Доктор Даппертутто рассеянно стряхнул пепел с сигареты себе на свитер и, глядя на проём двери, где по лестнице поднимались хорошенькие студенточки, продолжал:
— В основном Инквизиция вместе с иезуитами занималась отловом ведьм по всей Европе. Сколько бедных женщин окончило свои последние дни в страшных мучения на огне! Нам, мужчинам, до сих пор трудно подсчитать убытки, нанесенные в то время нашей цивилизации. Что и говорить. Среди женщин встречались не просто неординарные личности, но и самые совершенные образцы высшего типа людей. Достаточно вспомнить Викторию Колонну, маркизу де Пескара, которая вела переписку с Карлом Пятым и Микеланджело Буонарроти. А Джулия Гонзага, обожаемая одним кардиналом и чуть не попавшая в гарем Сулеймана Великого. О ней писали даже знаменитые поэты Ариосто и Tacco. A какой салон имела поэтесса и гетера Туллия Арагонская, умевшая играть на многих музыкальных инструментах. Первая женщина Италии Катерина Сфорца защитила свой город от Цезаря Боржия. А Симонетта Каттанео Веспуччи, будучи символом супружеской неверности, вдохновила Боттичелли написать с нее Венеру для галереи Уффици во Флоренции, Рафаэлло изобразил с нее Святую Марию для ватиканских залов, а на вилле Фарнезе представил ее то как нимфу Музу, то как Сибиллу, то Святую Марию делла Паче, или Роксану, жену Александра Македонского. А какие прекрасные сонеты написали Вероника Гамбара и Гаспара Стампа, умершие почти одновременно в середине шестнадцатого века. А наша с вами Луиза Лябэ, ставшая центром артистического круга. Я уже не говорю о таких знаменных женщинах той эпохи, как Маргарита Австрийская, Луиза Савойская, Изабелла Кастильская и Изабелла Гонзага, которая брала уроки по классическим наукам у самого Николо Паницеато за три дуката в месяц.

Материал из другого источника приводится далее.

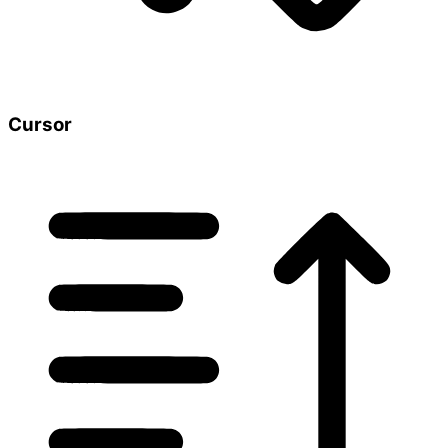
Cursor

Даппертутто почесал ладонью свою лысую голову и убежденно пришел к заключению:
— Что и говорить. Могущественный орден иезуитов усматривал прямую угрозу со стороны просвещенных женщин. К ним, конечно, было не такое отношение, как к проституткам и евреям, которых заставляли носить желтые покрывала, но многие из них были объявлены ведьмами, потому что так было легче избавиться от них, отправляя на костер. Известность Виктории Колонны, маркизы де Пескара, была столь велика, что после ее смерти над ней несколько раз устраивались процессы. И римский Папа Пий Пятый жаловался, что смерть унесла ее раньше, чем смогли ее сжечь заживо. Я думаю, что женщины имеют к нам свой особый счет. Не знаю, сможем ли мы, мужчины, когда-нибудь искупить перед ними нашу вину.
В эту минуту я вспомнил о разговоре с моей горной феей на дне глубокого ущелья и подумал, что подсознательно многие женщины носят в своем сердце недовольство мужчинами.
Другой раз мы встретились с доктором Даппертутто в городе, и он пригласил меня к себе в фотолабораторию, которая находилась в подвале одного офиса. Как только мы спустились в подвал, и Даппертутто включил свет, я словно попал в фантастический мир. Весь огромный подвал был заставлен хитроумными всевозможными машинами и приборами, о назначении которых я даже не мог догадаться. Кроме всего этого я увидел чисто профессиональную аппаратуру: фотоаппараты последних моделей, обсо, гигантские фотоувеличители, ванны для проявки, наполненные химическими растворами. Бутылки и банки с проявителями, закрепителями, фиксажами. Одним словом, здесь была представлена вся современная сложнейшая индустрия ретроспективной съемки с ее техникой, механикой и химией.